Vor dem Saal stehen Junge und Ältere, Frauen und Männer. Manche leiden unter Krankheiten, andere sind an Medizin interessiert oder wollen gesund bleiben. Eines aber haben sie alle gemeinsam: Sie sind Mini-Med-Studenten.

Wie man das wird? Dazu braucht man nur zu einem der Mini-Med-Vorträge („Vorlesungen“) zu kommen. Ärzte referieren – honorarfrei – über Gesundheitsthemen. Danach kann man Fragen stellen. Und wer will, kann sich einen „Studentenausweis“ holen.

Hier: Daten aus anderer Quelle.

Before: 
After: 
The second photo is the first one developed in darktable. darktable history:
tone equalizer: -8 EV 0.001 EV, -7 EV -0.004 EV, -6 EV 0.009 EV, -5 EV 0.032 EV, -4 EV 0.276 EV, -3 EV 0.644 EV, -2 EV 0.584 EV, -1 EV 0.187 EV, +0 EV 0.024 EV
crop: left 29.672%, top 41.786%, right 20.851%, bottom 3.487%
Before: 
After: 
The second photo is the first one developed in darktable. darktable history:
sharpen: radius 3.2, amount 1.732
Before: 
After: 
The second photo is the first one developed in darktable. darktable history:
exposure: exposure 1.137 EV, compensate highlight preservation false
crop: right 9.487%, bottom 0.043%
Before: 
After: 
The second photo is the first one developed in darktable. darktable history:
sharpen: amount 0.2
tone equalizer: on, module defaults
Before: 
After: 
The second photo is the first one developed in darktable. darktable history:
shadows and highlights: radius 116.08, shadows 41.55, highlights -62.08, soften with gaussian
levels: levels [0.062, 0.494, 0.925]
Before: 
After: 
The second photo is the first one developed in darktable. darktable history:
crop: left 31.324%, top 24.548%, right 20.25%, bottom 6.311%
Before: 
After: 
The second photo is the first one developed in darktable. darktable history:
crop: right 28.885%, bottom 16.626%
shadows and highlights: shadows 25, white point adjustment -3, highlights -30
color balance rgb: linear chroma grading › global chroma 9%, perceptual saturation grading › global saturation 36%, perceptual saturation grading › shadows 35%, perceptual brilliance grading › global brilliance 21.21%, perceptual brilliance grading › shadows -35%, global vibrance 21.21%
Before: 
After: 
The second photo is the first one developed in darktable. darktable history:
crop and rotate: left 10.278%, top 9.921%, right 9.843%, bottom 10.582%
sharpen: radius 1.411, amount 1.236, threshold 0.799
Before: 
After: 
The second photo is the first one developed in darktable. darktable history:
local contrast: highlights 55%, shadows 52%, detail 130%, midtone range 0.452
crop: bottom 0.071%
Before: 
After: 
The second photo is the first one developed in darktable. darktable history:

„Es ist eine Institution geworden“, glaubt Dieter Falkenhagen, MiniMed-Niederösterreich-Leiter von Anfang an. Das war übrigens 2006. Seitdem haben über 37.000 „Studenten“ die Vorträge in NÖ besucht – in St. Pölten, Krems, Amstetten, Mistelbach, Wiener Neustadt und Baden – und mehr über Krankheiten und andere Gesundheitsthemen erfahren. Der Vorteil? Die Vorlesungen können Infos dazu liefern, wie man gesünder leben, wie man bestimmten Krankheiten oder einzelnen Risikofaktoren vorbeugen kann. Sie können aber auch dazu beitragen, rechtzeitig zum Arzt zu gehen oder neue Wege der Behandlung aufzeigen. „Wenn wir gut Medizin machen wollen, müssen auch die gut informiert sein, die es betrifft“, meint Falkenhagen. Und: „Es geht darum, die Eigenverantwortung zu stärken.“ Das sieht auch Stefan Nehrer, der die Leitung von Mini-Med Niederösterreich übernommen hat, ähnlich: „Ein mündiger Patient hat bessere Voraussetzungen für die Behandlung.“ Dabei sollte man auch nicht an einer Stelle verharren. „Das Wissen um Gesundheit und Krankheit muss man ständig weiterpflegen.“ Also, auf zum nächsten Vortrag! Apropos, beim aktuellen Herbstprogramm hat sich der neue Leiter thematisch schon stark eingebracht.

Und: „Ich habe versucht, das Programm lokaler aufzustellen.“ So kommen die Referenten zunehmend aus der Region.